Town Square

Why do manufacturers still use molded plastic pkgs?

Original post made by Lisa, Greenmeadow, on Feb 20, 2007

I like to recycle or reuse whenever possible. I've noticed that most syrofoam packaging (eg. raw meat packages, styrofoam takeout packages and Jamba juice cups) are labelled as #6 recyclable, so I put them in my Palo Alto recycling bin. I'm impressed that many companies have been able to make their packaging recyclable. However, a LOT of items I've bought have a thick, clear plastic covering that is not labelled with the "triangle recycle #" and so I'm assuming it's not recyclable. This is really troubling, since this happens a lot -- eg. toys, electronics, etc. I even saw CostCo selling packages of fresh apples, encased in molded clear plastic. I couldn't believe the irony of that! Why is it that bottled water companies can come up with recyclable clear molded plastic bottles, yet other companies still don't have to comply? Why is our government allowing this massive amount of unrecyclable, molded plastic to be used in product packaging? I've written to a few of the companies to complain, but haven't gotten any response.


Posted by joyce
a resident of Crescent Park
on Feb 20, 2007 at 11:27 pm

Talk about annoying, what about "organic" egg packaging in hard clear non-recyclable packaging? At least that stuff is not recyclable in the town I've moved to. I've also emailed companies to complain, and generally not even gotten the courtesy of a reply.

Well, there's a response to this - don't buy stuff in this packaging, and let the company know why you aren't buying it.

Meanwhile, buying stuff online - why do companies still pack things using horrible non-recyclable stuff like inflated plastic bags or styrofoam peanuts instead of crumped newspapers or kraft paper. Another thing to complain about to the companies and not buy from them again. Although on ebay I ask the seller to use newspaper, etc.

Posted by Ruralite
a resident of Palo Alto Hills
on Feb 21, 2007 at 11:55 am

Ever wonder what it takes to get an egg from the hen to your kitchen intact without any cracks or let alone breaks.
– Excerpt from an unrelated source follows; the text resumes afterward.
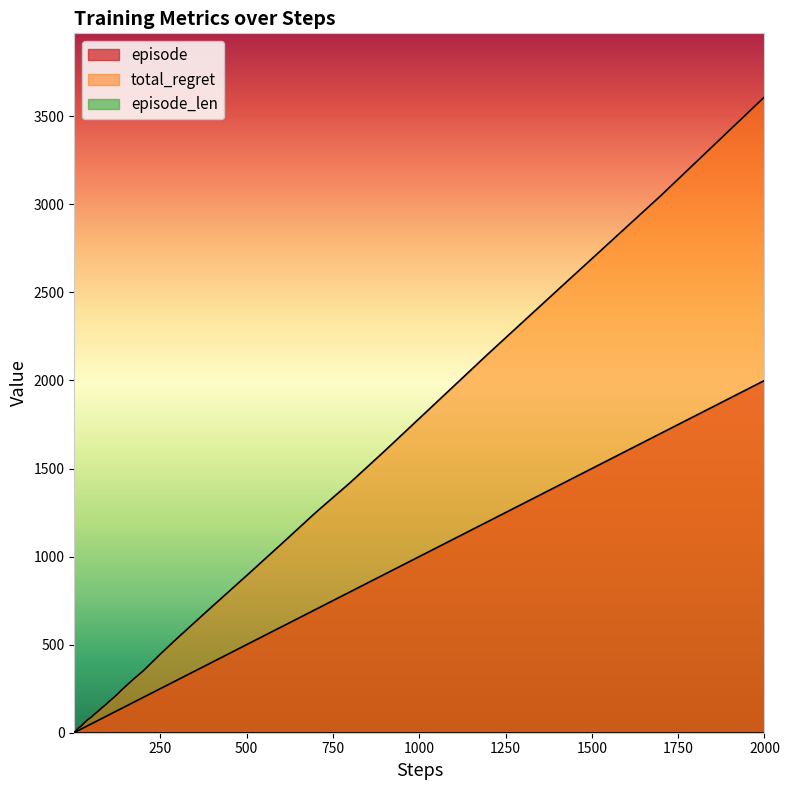

What is the value of the episode point at the 20th from the left?

70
A LOT more than just packaging. Ever wonder it might be better to move to rural environments.

Posted by Walter_E_Wallis
a resident of Midtown
on Feb 21, 2007 at 1:10 pm

And of course there is the shoplifting problem that necessitates those impenetrable bubble packaging.

Posted by annette
a resident of Barron Park
on Mar 13, 2007 at 3:20 am

I've noticed that most syrofoam packaging (eg. raw meat packages, styrofoam takeout packages and Jamba juice cups) are labelled as #6 recyclable, so I put them in my Palo Alto recycling bin.
None of the items you mention above are allowed in your recycling bin. Why? Because no one is making something from your plastic foam. Go to to find out what you can put in your bin.

While your plastic water bottle is recyclable, it is not likely made into another bottle, but will be "down-cycled" into sleeping bag filler or carpet. Very few plastic water bottles are made from recycled bottles and if they are the % of recycled plastic in the bottle is very little. The bottling companies use virgin plastic because it is cheaper.

The plastic triangle with the number inside is a labeling system created by the plastics industry. The number indicates the base resin of the plastic used to make whatever it is. It does not necessarily mean that the item is recyclable in your local program or at all, for that matter.

Plastic is petroluem based- need I say more? The petroluem and plastics lobbies are powerful, petroleum is heavily subsidized making it cheap. Plus companies are not held responsible for the waste their products create.

If you want to get involved to stop the plastics, try NRDC, Sierra Club, Earth Resource Foundation, or Algalita Marine Research Foundation. They may have a campaign against plastics you may be interested in and feel you can make a difference. But don't give up on letter writing. At some point a well organized campaign, letter writing and other methods, takes hold and there is a domino effect.